This a quick article showing how to build a simple wood crate. I built these crates to fit on industrial shelving so I could sturdily organize all the materials I keep around for projects. These DIY wood storage crates have survived a couple moves and lots of abuse.
The side slats can from boards cut on my lumber smith sawmill, but you could use cut down dimensional lumber. Actually one of my thoughts for an upcoming project is to make mason jar storage crates from slats cut from 2×6 boards. However I need to get some fencing and water lines installed on the farm before I get into nice to have projects.
Anyway, back to the wood storage boxes.
Mu shelves are 2 ft deep and 4 feet wide. The idea was to build boxes with outside dimensions of 1×2 so they could slide neatly 4 to a shelf. Unfortunately, I forgot about the angles of the shelve brackets cutting into the 4 foot width, so when I was done I could only fit 3 boxes per shelf without having to slide and finagle the boxes into place.
Besides the slats from lumber I cut, I also used 9/32 inch plywood. I wanted a very sturdy box, so i even splurged for the higher grade wood.
Making the Wood Crate
To make cutting simple mark and cut one foot strips out of the plywood. This will yield 8 1×4 foot slices.
If you want to make a true 1×1 foot front you will to make the slices less than a full foot wide. to account for the width of the slats.. My side slats were 5/8 thick so I needed to cut my boards 1 1/4 inches short.
You want to take the first 4 of those 4 feet x 10 3/4 inch boards and cut them into fourths. Thereby making 16, 1 foot tall by 10/34 wide end pieces.
Next take the last four of your 4 feet x 10 3/4 inch boards 4 feet x 10 3/4 inch boards and cut them half making 8, 1×2 foot boards. Once again, if you want true 1×1 faces you will need to allow for the width of the plywood and cut the bases 1 foot by 23 & 9/16 inches long.

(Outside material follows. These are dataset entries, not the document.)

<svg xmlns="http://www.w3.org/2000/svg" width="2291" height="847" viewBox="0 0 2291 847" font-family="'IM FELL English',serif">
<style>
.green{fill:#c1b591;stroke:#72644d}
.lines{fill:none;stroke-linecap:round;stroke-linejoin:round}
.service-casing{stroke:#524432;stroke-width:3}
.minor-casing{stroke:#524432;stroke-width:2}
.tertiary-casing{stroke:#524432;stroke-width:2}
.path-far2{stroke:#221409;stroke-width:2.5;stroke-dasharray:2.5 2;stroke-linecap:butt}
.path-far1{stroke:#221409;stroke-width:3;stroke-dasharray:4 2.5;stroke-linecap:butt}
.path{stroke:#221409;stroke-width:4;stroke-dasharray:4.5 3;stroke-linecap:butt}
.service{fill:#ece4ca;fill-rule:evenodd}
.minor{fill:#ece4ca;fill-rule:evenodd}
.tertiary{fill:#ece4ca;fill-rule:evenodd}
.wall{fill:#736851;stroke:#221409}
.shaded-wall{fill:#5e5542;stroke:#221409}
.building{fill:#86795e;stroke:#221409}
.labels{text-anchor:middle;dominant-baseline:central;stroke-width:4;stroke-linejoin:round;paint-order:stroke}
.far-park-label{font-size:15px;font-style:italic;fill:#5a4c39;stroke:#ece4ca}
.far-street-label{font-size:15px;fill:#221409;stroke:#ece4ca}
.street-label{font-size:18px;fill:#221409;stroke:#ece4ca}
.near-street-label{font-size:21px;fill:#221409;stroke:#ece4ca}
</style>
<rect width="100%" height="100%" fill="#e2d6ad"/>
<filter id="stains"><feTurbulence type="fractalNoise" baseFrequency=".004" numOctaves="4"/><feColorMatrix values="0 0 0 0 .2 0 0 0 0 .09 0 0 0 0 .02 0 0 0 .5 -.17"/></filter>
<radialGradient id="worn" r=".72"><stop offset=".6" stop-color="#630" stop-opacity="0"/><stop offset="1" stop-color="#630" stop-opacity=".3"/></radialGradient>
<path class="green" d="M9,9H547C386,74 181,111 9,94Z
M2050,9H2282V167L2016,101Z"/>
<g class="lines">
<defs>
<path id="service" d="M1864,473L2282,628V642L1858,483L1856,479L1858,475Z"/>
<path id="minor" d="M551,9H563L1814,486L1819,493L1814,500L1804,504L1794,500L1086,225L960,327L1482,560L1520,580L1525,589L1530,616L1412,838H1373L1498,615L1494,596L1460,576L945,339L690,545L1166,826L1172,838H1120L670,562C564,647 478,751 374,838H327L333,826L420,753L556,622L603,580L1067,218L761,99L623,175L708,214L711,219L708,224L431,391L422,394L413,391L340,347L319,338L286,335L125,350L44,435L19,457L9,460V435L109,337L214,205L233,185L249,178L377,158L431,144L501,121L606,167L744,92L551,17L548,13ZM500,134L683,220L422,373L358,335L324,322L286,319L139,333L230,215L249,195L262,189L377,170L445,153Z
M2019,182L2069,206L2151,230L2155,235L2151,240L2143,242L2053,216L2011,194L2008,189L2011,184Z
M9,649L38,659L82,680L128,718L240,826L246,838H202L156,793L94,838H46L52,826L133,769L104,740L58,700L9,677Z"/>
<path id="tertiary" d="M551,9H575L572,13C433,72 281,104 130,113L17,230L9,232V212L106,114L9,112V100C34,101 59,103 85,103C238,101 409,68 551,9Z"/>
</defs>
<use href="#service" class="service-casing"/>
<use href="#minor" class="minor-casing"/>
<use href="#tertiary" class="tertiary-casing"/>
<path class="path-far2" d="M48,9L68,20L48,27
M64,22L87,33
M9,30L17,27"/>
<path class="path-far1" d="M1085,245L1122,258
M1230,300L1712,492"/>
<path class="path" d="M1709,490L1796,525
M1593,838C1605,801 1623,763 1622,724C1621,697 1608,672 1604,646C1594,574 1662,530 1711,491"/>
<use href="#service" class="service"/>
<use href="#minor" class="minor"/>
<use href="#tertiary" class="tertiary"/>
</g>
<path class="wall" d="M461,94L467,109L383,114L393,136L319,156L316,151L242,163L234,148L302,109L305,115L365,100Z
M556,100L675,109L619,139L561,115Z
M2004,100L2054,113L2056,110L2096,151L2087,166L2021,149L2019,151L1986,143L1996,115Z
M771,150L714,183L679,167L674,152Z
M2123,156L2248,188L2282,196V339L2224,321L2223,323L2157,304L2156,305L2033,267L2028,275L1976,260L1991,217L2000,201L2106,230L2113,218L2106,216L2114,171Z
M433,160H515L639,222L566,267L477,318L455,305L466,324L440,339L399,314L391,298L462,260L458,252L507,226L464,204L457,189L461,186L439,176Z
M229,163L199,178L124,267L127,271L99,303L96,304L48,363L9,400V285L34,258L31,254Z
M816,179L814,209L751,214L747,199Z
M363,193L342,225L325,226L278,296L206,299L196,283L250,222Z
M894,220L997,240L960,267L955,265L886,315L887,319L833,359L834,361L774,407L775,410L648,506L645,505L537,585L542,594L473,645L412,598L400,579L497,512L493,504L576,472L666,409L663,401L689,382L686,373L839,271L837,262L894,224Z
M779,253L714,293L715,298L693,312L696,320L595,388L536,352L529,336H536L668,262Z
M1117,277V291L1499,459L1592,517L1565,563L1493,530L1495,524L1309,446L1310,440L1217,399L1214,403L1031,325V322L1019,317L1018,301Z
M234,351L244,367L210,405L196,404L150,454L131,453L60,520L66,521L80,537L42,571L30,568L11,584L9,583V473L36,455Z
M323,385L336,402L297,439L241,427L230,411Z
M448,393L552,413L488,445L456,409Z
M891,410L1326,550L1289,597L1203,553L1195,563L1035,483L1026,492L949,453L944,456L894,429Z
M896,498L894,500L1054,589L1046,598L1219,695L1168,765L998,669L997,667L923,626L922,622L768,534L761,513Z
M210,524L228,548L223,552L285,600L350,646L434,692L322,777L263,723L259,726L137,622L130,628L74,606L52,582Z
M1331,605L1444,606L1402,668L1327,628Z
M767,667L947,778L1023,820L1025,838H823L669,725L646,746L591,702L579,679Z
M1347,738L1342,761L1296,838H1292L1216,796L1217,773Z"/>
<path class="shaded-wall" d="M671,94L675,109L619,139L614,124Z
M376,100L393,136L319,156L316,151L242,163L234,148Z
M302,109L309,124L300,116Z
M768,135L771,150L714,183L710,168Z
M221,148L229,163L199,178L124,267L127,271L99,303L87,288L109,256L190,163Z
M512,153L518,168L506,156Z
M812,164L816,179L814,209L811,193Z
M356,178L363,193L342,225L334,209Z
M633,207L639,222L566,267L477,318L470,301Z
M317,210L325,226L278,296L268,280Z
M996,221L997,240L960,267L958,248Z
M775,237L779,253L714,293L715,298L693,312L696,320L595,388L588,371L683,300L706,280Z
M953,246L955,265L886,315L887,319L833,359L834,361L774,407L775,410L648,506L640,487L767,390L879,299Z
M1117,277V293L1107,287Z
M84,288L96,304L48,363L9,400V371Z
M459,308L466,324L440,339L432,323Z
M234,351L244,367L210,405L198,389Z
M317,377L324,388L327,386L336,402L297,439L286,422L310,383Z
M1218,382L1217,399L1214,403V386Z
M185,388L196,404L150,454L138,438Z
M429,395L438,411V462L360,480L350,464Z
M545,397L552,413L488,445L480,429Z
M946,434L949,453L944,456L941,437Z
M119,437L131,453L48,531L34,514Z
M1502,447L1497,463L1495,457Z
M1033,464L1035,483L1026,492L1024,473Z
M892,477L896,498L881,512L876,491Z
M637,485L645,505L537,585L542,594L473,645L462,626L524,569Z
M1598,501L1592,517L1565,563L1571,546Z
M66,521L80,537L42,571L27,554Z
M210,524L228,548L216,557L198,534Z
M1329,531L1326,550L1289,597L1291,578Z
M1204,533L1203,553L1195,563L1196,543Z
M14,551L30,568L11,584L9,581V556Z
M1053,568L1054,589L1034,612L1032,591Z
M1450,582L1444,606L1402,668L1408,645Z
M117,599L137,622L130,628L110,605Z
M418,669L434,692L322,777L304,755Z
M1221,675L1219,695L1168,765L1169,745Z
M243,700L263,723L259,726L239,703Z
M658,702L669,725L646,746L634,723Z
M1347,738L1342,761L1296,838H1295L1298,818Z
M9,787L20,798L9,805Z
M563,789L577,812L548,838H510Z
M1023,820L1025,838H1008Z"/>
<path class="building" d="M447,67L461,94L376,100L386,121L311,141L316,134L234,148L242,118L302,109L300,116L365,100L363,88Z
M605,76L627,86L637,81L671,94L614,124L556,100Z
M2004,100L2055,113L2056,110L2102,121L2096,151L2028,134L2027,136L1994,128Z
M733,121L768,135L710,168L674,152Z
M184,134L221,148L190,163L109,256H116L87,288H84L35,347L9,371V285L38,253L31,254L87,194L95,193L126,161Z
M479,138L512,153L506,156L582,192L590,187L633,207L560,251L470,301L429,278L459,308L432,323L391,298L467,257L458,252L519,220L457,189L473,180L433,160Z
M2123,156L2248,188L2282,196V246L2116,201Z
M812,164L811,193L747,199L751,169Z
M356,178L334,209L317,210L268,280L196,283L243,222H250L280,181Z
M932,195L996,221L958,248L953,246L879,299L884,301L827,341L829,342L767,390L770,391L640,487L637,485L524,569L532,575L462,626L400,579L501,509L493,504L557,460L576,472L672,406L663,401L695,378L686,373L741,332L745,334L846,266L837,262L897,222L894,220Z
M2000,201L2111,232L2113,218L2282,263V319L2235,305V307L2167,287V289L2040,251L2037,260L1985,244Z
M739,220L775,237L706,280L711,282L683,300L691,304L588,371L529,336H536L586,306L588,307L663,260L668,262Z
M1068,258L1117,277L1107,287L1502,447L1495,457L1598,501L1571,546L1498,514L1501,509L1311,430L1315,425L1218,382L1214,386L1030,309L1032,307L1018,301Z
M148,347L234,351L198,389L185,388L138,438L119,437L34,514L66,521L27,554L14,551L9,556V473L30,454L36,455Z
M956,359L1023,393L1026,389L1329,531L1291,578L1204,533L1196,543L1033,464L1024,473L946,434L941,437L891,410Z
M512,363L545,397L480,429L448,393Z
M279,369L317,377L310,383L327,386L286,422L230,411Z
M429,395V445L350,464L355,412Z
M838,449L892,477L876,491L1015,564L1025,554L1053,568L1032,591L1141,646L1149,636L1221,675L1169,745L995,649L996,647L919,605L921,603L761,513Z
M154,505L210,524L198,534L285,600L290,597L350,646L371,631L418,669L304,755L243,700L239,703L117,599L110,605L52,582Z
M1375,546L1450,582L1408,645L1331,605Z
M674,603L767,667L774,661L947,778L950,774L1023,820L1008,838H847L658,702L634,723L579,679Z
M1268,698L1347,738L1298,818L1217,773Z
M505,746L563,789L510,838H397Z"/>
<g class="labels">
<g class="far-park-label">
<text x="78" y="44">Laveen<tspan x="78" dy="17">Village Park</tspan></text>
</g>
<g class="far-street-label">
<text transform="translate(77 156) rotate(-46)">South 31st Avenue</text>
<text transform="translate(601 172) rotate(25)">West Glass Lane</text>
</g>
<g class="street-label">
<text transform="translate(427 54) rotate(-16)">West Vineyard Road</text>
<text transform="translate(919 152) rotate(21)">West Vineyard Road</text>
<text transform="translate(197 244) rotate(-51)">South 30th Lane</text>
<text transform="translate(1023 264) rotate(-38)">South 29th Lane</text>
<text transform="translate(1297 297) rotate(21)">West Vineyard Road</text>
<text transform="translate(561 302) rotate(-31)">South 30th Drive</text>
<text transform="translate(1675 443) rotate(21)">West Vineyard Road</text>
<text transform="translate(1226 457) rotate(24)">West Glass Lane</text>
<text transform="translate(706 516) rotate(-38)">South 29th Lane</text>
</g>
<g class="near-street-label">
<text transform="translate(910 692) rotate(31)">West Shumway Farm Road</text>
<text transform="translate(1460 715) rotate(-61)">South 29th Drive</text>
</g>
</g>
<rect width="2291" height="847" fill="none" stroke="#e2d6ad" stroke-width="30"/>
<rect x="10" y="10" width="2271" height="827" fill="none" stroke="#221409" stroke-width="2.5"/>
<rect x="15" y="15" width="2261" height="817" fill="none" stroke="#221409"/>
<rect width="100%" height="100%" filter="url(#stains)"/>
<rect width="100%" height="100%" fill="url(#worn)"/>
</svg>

After making my cuts, I took the ends and made handholds. Decide how big you want to make them and use a hole saw to cut two holes parallel to each other at the width you want your handholds. Connect the two hole by cutting the wood between the holes with a jigsaw. This makes a rectangular shape with rounded ends.
Finally, finish construction of your wood crate by glueing and screwing the fonts and backs to the bases.
I screwed the fronts and backs to the ends of the base so I had a screw to help keep the bottoms from falling out.
Once I have 4 boxes with bases and ends I went back and glued and screwed the side slats.
Marking, Use and End Thoughts on my Wood Crates
To finish I stenciled identification letters and numbers to the fronts. They are colored by the proper shelving unit, numbered 1-4 by you actual shelf and then lettered in order. My plan was to keep a log of what was in the particular wood storage crate referenced by the code, but in the end I bought some bar code stickers on Amazon that link to a phone ap that allows me to search what is inside the boxes as well as show pictures. At the bottom of this article I will add a video on my Conex box workshop that shows the the tote scan stickers.
One of my other ideas was to pain a block of chalkboard paint under my stenciled code. This allows me to temporarily write what was in the box. Unfortunately the fronts were too rough to properly work with the chalkboard paint. So what I learned to do was to write on a strip of blue painters tape that removes easily without residue.
As you can see in my shipping container video, it makes it easy when sorting large amounts of stuff into categories. I have boxes labeled things like “plumbing”,”beekeeping”,”Gun Reloading”. This makes it easy for the boy and I to quickly run through random boxes sorting items.
I ended up not keeping the wooden storage crates in the shipping container. Instead I moved the shelving units and the wood crates under my carport and I use them to keep outdoor items in. Inside the air conditioned conex I use plastic crates for items that are more fragile.
I love my crates, they work well, but if I ever needed to build more I would not use slats. Instead of slats, I would use solid sides. This is because smaller items can roll out between the slats, and I would probably make them slightly shorter.